### PROBLEMS AND TASKS
[A] List the file paths that the summary at the top of the kernel patch excerpt reports as changed.
[B] Print everything in the kernel patch excerpt from "memcg_uncharge_kmem(memcg, 1 <<" down to "charged to it.".

### SELECTED EXTRACT
———
Signed-off-by: Vladimir Davydov <[email protected]>
---
include/linux/memcontrol.h | 15 +++++++++++
mm/memcontrol.c | 62 ++++++++++++++++++++++++++++++++++++++++++++
mm/slab.c | 10 +++++++
mm/slub.c | 8 ++++++
4 files changed, 95 insertions(+)
diff --git a/include/linux/memcontrol.h b/include/linux/memcontrol.h
index 224c045fd37f..4b0ff999605a 100644
--- a/include/linux/memcontrol.h
+++ b/include/linux/memcontrol.h
@@ -408,6 +408,7 @@ bool __memcg_kmem_newpage_charge(gfp_t gfp, struct mem_cgroup **memcg,
void __memcg_kmem_commit_charge(struct page *page,
struct mem_cgroup *memcg, int order);
void __memcg_kmem_uncharge_pages(struct page *page, int order);
+int __memcg_kmem_recharge_slab(void *obj, gfp_t gfp);
int memcg_cache_id(struct mem_cgroup *memcg);
@@ -501,6 +502,15 @@ memcg_kmem_get_cache(struct kmem_cache *cachep, gfp_t gfp)
return cachep;
return __memcg_kmem_get_cache(cachep, gfp);
}
+
+static __always_inline int memcg_kmem_recharge_slab(void *obj, gfp_t gfp)
+{
+ if (!memcg_kmem_enabled())
+ return 0;
+ if (!memcg_kmem_should_charge(gfp))
+ return 0;
+ return __memcg_kmem_recharge_slab(obj, gfp);
+}
#else
#define for_each_memcg_cache_index(_idx) \
for (; NULL; )
@@ -535,6 +545,11 @@ memcg_kmem_get_cache(struct kmem_cache *cachep, gfp_t gfp)
{
return cachep;
}
+
+static inline int memcg_kmem_recharge_slab(void *obj, gfp_t gfp)
+{
+ return 0;
+}
#endif /* CONFIG_MEMCG_KMEM */
#endif /* _LINUX_MEMCONTROL_H */
diff --git a/mm/memcontrol.c b/mm/memcontrol.c
index 755604079d8e..f6567627c3b1 100644
--- a/mm/memcontrol.c
+++ b/mm/memcontrol.c
@@ -2828,6 +2828,68 @@ void __memcg_kmem_uncharge_pages(struct page *page, int order)
memcg_uncharge_kmem(memcg, 1 << order);
page->mem_cgroup = NULL;
}
+
+/*
+ * Since we reuse per cgroup kmem caches, the slab we allocate an object from
+ * may be accounted to a dead memory cgroup. If we leave such a slab accounted
+ * to a dead cgroup, we risk pinning the cgroup forever, so this function is
+ * called in the end of kmalloc to recharge the new object's slab to the
+ * current cgroup unless it is already charged to it.
———
### DATA RECORDS
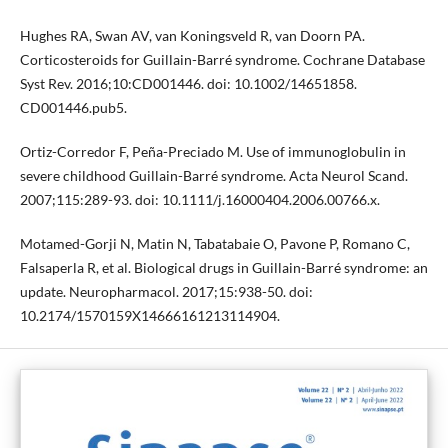
Hughes RA, Swan AV, van Koningsveld R, van Doorn PA.
Corticosteroids for Guillain-Barré syndrome. Cochrane Database
Syst Rev. 2016;10:CD001446. doi: 10.1002/14651858.
CD001446.pub5.
Ortiz-Corredor F, Peña-Preciado M. Use of immunoglobulin in
severe childhood Guillain-Barré syndrome. Acta Neurol Scand.
2007;115:289-93. doi: 10.1111/j.16000404.2006.00766.x.
Motamed-Gorji N, Matin N, Tabatabaie O, Pavone P, Romano C,
Falsaperla R, et al. Biological drugs in Guillain-Barré syndrome: an
update. Neuropharmacol. 2017;15:938-50. doi:
10.2174/1570159X14666161213114904.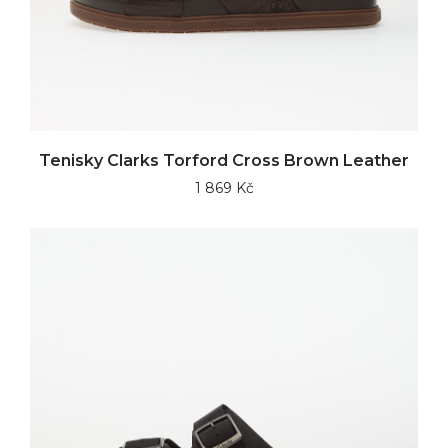
Tenisky Clarks Torford Cross Brown Leather
1 869 Kč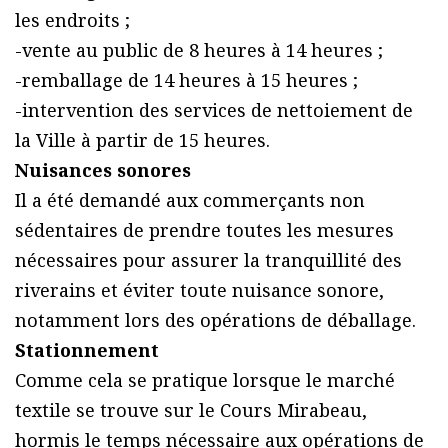
les endroits ;
-vente au public de 8 heures à 14 heures ;
-remballage de 14 heures à 15 heures ;
-intervention des services de nettoiement de
la Ville à partir de 15 heures.
Nuisances sonores
Il a été demandé aux commerçants non
sédentaires de prendre toutes les mesures
nécessaires pour assurer la tranquillité des
riverains et éviter toute nuisance sonore,
notamment lors des opérations de déballage.
Stationnement
Comme cela se pratique lorsque le marché
textile se trouve sur le Cours Mirabeau,
hormis le temps nécessaire aux opérations de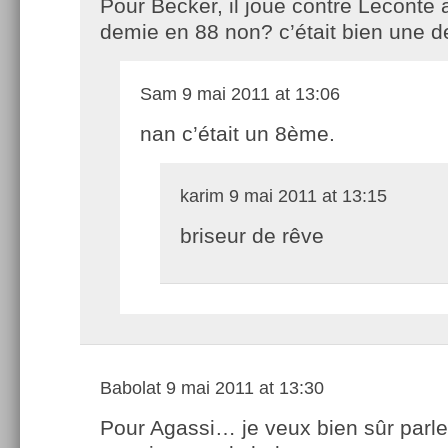
Pour Becker, il joue contre Leconte 
demie en 88 non? c’était bien une 
Sam
9 mai 2011 at 13:06
nan c’était un 8ème.
karim
9 mai 2011 at 13:15
briseur de rêve
Babolat
9 mai 2011 at 13:30
Pour Agassi… je veux bien sûr parle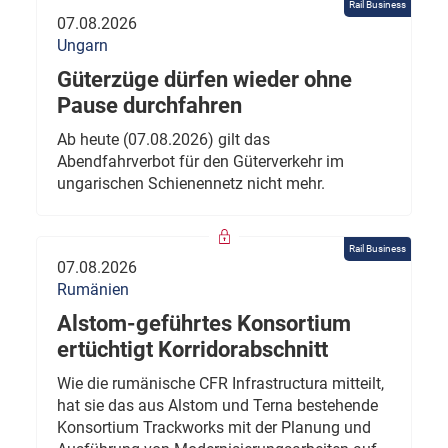
Rail Business
07.08.2026
Ungarn
Güterzüge dürfen wieder ohne
Pause durchfahren
Ab heute (07.08.2026) gilt das
Abendfahrverbot für den Güterverkehr im
ungarischen Schienennetz nicht mehr.
Rail Business
07.08.2026
Rumänien
Alstom-geführtes Konsortium
ertüchtigt Korridorabschnitt
Wie die rumänische CFR Infrastructura mitteilt,
hat sie das aus Alstom und Terna bestehende
Konsortium Trackworks mit der Planung und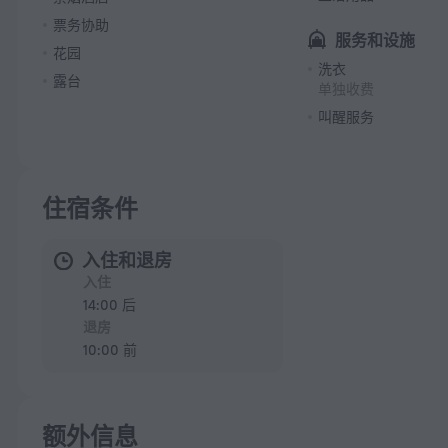
票务协助
服务和设施
花园
洗衣
露台
单独收费
叫醒服务
住宿条件
入住和退房
入住
14:00 后
退房
10:00 前
额外信息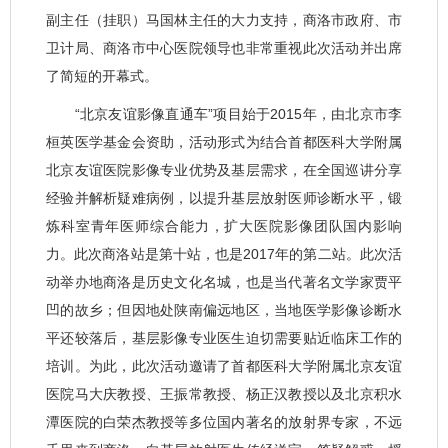
副主任（挂职）马国林主任的大力支持，商洛市政府、市
卫计局、商洛市中心医院领导也非常重视此次活动并出席
了简短的开幕式。
“北京友谊影像直通车”项目始于2015年，由北京市李
桓英医学基金会资助，活动形式为结合首都医科大学附属
北京友谊医院影像专业优势及基层需求，在全国巡讲分享
经验并解析疑难病例，以提升基层放射医师诊断水平，锻
炼科室青年医师综合能力，扩大医院影像团队国内影响
力。此次商洛站是第十站，也是2017年的第二站。此次活
动举办地商洛是历史文化名城，也是当代著名文学家贾平
凹的故乡；但因地处陕南偏远地区，当地医学影像诊断水
平还较落后，基层影像专业医生迫切需要贴近临床工作的
培训。为此，此次活动邀请了首都医科大学附属北京友谊
医院马大庆教授、王振常教授、杨正汉教授以及北京积水
潭医院的白荣杰教授等多位国内著名的放射界专家，不远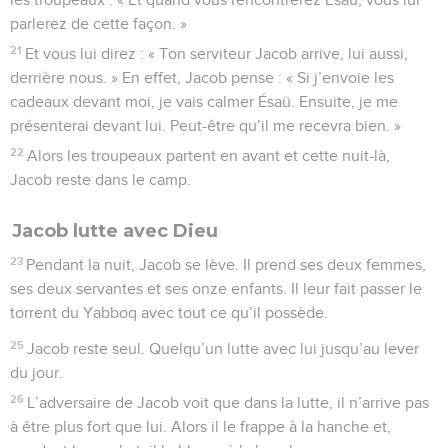
parlerez de cette façon. »
21
Et vous lui direz : « Ton serviteur Jacob arrive, lui aussi,
derrière nous. » En effet, Jacob pense : « Si j’envoie les
cadeaux devant moi, je vais calmer Ésaü. Ensuite, je me
présenterai devant lui. Peut-être qu’il me recevra bien. »
22
Alors les troupeaux partent en avant et cette nuit-là,
Jacob reste dans le camp.
Jacob lutte avec Dieu
23
Pendant la nuit, Jacob se lève. Il prend ses deux femmes,
ses deux servantes et ses onze enfants. Il leur fait passer le
torrent du Yabboq avec tout ce qu’il possède.
25
Jacob reste seul. Quelqu’un lutte avec lui jusqu’au lever
du jour.
26
L’adversaire de Jacob voit que dans la lutte, il n’arrive pas
à être plus fort que lui. Alors il le frappe à la hanche et,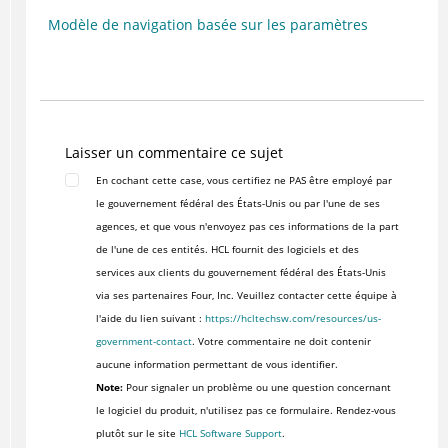
Modèle de navigation basée sur les paramètres
Laisser un commentaire ce sujet
En cochant cette case, vous certifiez ne PAS être employé par
le gouvernement fédéral des États-Unis ou par l'une de ses
agences, et que vous n'envoyez pas ces informations de la part
de l'une de ces entités. HCL fournit des logiciels et des
services aux clients du gouvernement fédéral des États-Unis
via ses partenaires Four, Inc. Veuillez contacter cette équipe à
l'aide du lien suivant :
https://hcltechsw.com/resources/us-
government-contact
. Votre commentaire ne doit contenir
aucune information permettant de vous identifier.
Note:
Pour signaler un problème ou une question concernant
le logiciel du produit, n'utilisez pas ce formulaire. Rendez-vous
plutôt sur le site
HCL Software Support
.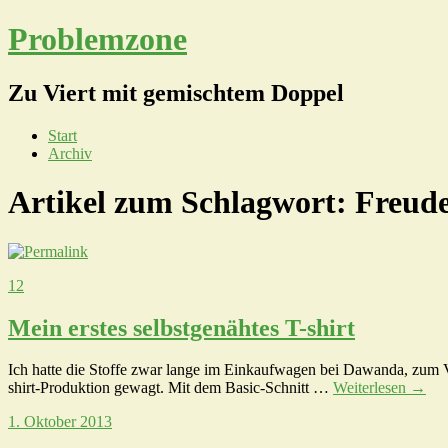
Problemzone
Zu Viert mit gemischtem Doppel
Start
Archiv
Artikel zum Schlagwort:
Freud
12
Mein erstes selbstgenähtes T-shirt
Ich hatte die Stoffe zwar lange im Einkaufwagen bei Dawanda, zum Ver
shirt-Produktion gewagt. Mit dem Basic-Schnitt …
Weiterlesen
→
1. Oktober 2013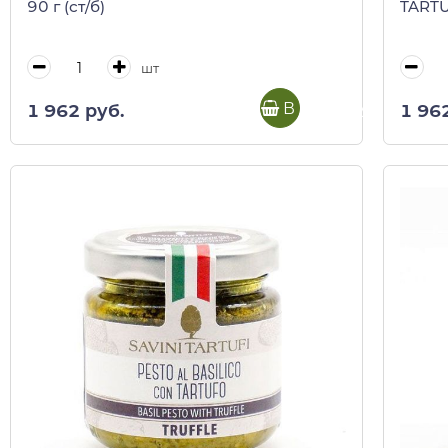
90 г (ст/б)
TARTUF
шт
В корзину
1 962 руб.
1 96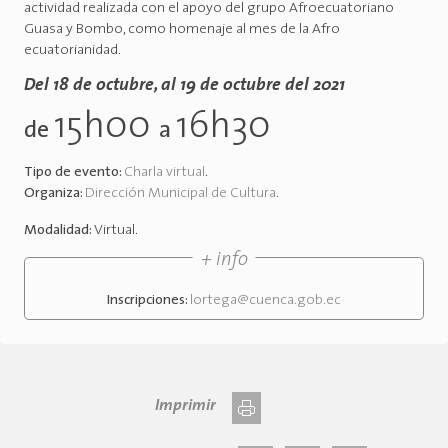
actividad realizada con el apoyo del grupo Afroecuatoriano
Guasa y Bombo, como homenaje al mes de la Afro
ecuatorianidad.
Del 18 de octubre, al 19 de octubre del 2021
15h00
16h30
de
a
Tipo de evento:
Charla virtual
.
Organiza:
Dirección Municipal de Cultura
.
Modalidad:
Virtual
.
+ info
Inscripciones:
lortega@cuenca.gob.ec
Imprimir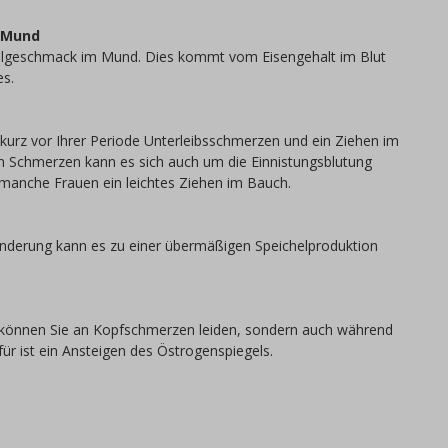
 Mund
llgeschmack im Mund. Dies kommt vom Eisengehalt im Blut
es.
urz vor Ihrer Periode Unterleibsschmerzen und ein Ziehen im
n Schmerzen kann es sich auch um die Einnistungsblutung
manche Frauen ein leichtes Ziehen im Bauch.
nderung kann es zu einer übermäßigen Speichelproduktion
 können Sie an Kopfschmerzen leiden, sondern auch während
ür ist ein Ansteigen des Östrogenspiegels.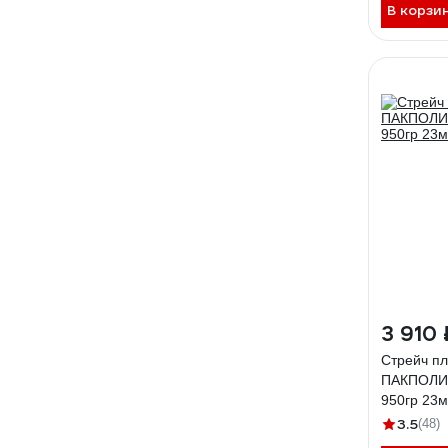
В корзи
3 910 
Стрейч пл
ПАКПОЛИ
950гр 23
3.5
(48)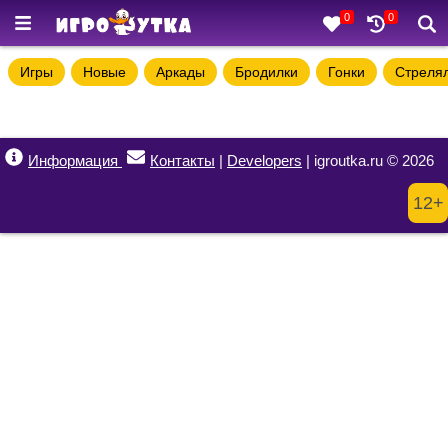
0
0
Игры
Новые
Аркады
Бродилки
Гонки
Стреля
Информация
Контакты
|
Developers
| igroutka.ru © 2026
12+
———
### EXERCISE RESULTS
[A]
include/linux/memcontrol.h
mm/memcontrol.c
mm/slab.c
mm/slub.c

[B]
memcg_uncharge_kmem(memcg, 1 << order);
page->mem_cgroup = NULL;
}
+
+/*
+ * Since we reuse per cgroup kmem caches, the slab we allocate an object from
+ * may be accounted to a dead memory cgroup. If we leave such a slab accounted
+ * to a dead cgroup, we risk pinning the cgroup forever, so this function is
+ * called in the end of kmalloc to recharge the new object's slab to the
+ * current cgroup unless it is already charged to it.